Li Ang recibió la orden de esperar en la puerta trasera. Por el olor a agua de fregar platos supo que la puerta daba a la despensa y a la cocina. Los estudiantes rara vez usaban esa salida y sospechó que tal vez intentarían escapar por la cocina. Li Ang se quedó haciendo guardia en su puesto. Pronto despuntaría el alba. El edificio no dejaba ver el cielo del este, pero todo había mudado de negro a gris, el mundo se aclaraba en tonos uniformes, de manera que las hojas y la corteza del cercano alcanfor, el gris pizarra del alero y sus propios botones de latón presentaban diversos matices cenicientos. En el porche había unos cuantos tiestos con plantas yertas y descuidadas; en las escaleras, una docena de tejas de arcilla rajadas pero apiladas con sumo cuidado. Li Ang oyó el tañido lúgubre de la campana de la misión y, procedente de la calle, el crujido de un carro y la voz apagada de un hombre que hablaba con su búfalo. Se habían disipado los rumores de un ataque inminente y los granjeros regresaban a la ciudad a pesar del calor. Li Ang llevaba tanto tiempo parado que se le empezaba a cuajar la sangre en los pies, pero aun así no flaqueó. Lo de pasarse horas en pie era un juego para él. Otros soldados, en cuanto los dejaban solos, se ponían a desentumecer los músculos; había incluso quien se tambaleaba y caía al suelo. A Li Ang, en cambio, se le aclaraba la mente, de manera que llegaba a ver el canto afilado de una teja rota o las esquinas de un callejón con inusitada nitidez y riqueza de detalles. En esas ocasiones, sentía dentro de sí una aguda inteligencia física que se le desplegaba por pies, manos y hombros. Ahora, mientras esperaba, se sintió como un halcón cernido en lo alto del luminoso firmamento; veía todas las formas recortadas en el suelo y era capaz de distinguir la más mínima sombra, el más mínimo movimiento de un ratón.

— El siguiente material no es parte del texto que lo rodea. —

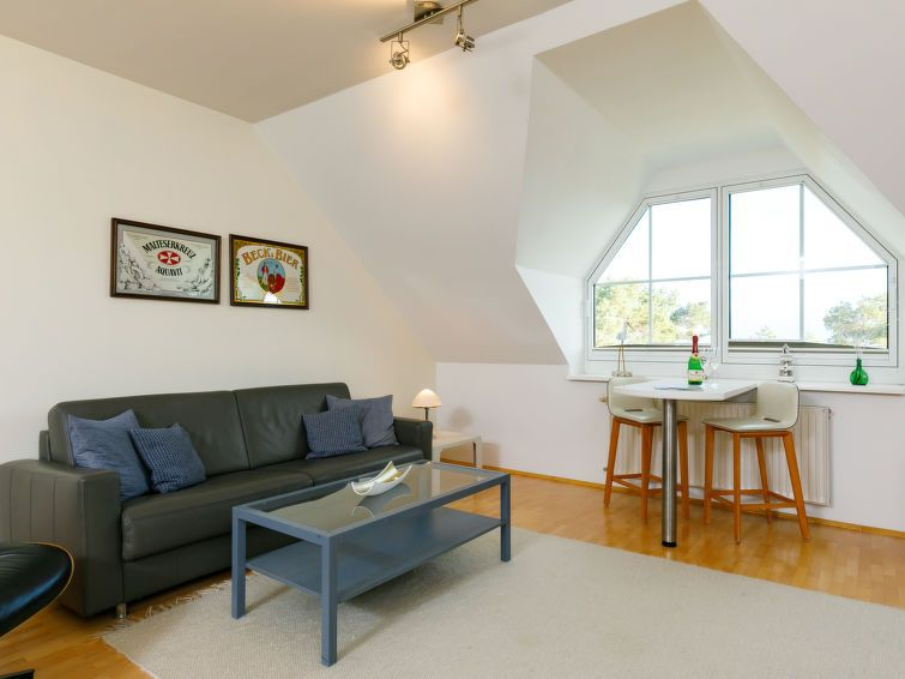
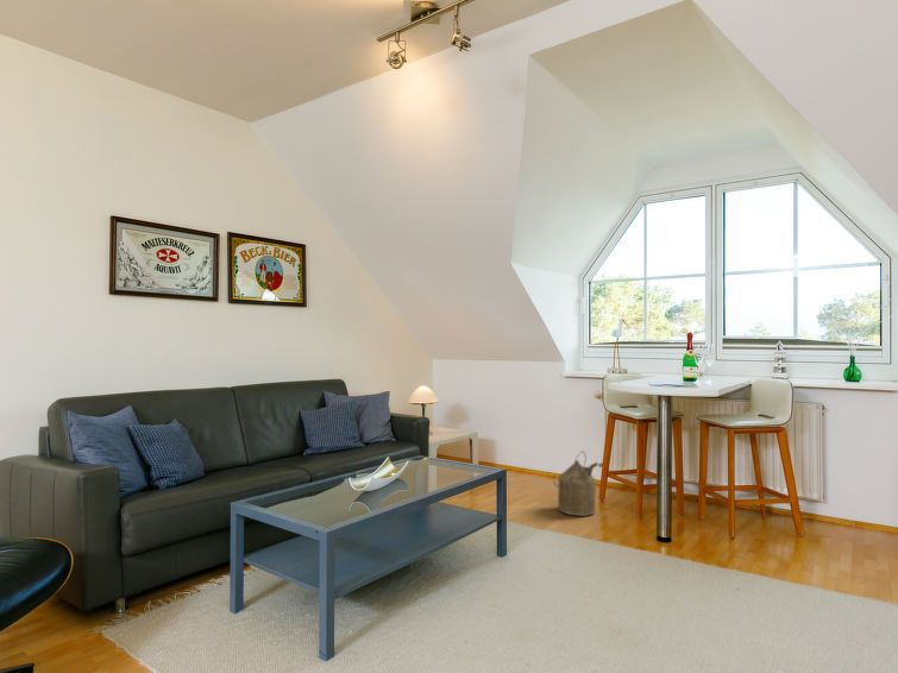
+ watering can [552,451,599,517]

Oyó un crujido sordo y, a continuación, unos cuantos golpetazos rápidos -la puerta abriéndose de golpe- y los pisotones apresurados de unos hombres con botas irrumpiendo en el edificio. Oyó cómo se separaban. Bien: no se habían topado con nada inesperado; se atenían al plan. Unos cuantos se repartirían por las habitaciones del primer piso, incautándose de todo libro o material sospechoso que encontrasen a su paso. Otros subirían las escaleras y encontrarían a los radicales en sus dormitorios del segundo piso. Oyó varios gritos, alguna que otra pregunta en tono de sorpresa y el ruido de una silla derribada. Se mantuvo a la escucha durante un minuto largo hasta que oyó lo que había estado esperando.

Unos pasos más acelerados, solitarios, cercanos. Un único individuo por las escaleras. El sonido del picaporte girando. Rápidamente, sin pensárselo, se fue hacia la puerta y la abrió antes de que el joven que apareció delante de él hubiese soltado el picaporte. Li Ang lo atrapó cuando ya se había lanzado escaleras abajo.

– Queda usted arrestado -le espetó. Lo empujó contra la pared; le retorció los brazos tras la espalda y lo retuvo allí, sin dejar de escuchar. No oyó que se acercasen más fugitivos.

Se quedaron quietos unos segundos. Li Ang sólo le veía la nuca, el lóbulo de la oreja. No podía verle la cara, aplastada de lado contra el muro, pero tuvo la impresión de que el hombre adoptaba un aire contemplativo, como si estuviese escuchando. Se le habían soltado las gafas. Li Ang se preguntó adónde habrían huido los demás estudiantes. Dentro, las pisadas resonaban aquí y allá. Oyó el ligero estrépito de un catre caído y el súbito estruendo de un escritorio derribado. Se volvió hacia su prisionero, que seguía con la mejilla aplastada contra la pared y las gafas colgando de una oreja. Por un momento, los gruesos cristales redondos emitieron un destello blanquecino y reflejaron el cielo de la mañana y las ramas del alcanfor.

Mientras sujetaba al joven contra el muro, se convenció de que ya había vivido todo eso antes. El olor del pelo sin lavar, la forma de la cabeza, la forma de la oreja. Le parecía que aquellos instantes transcurrían lentísimos, ¿o acaso ese pausado asombro no era sino la forma que el incidente adoptaría después en su recuerdo? Lo único que sabía es que reinaba un absoluto silencio. El cielo pálido resplandecía sobre sus cabezas como el interior de una concha.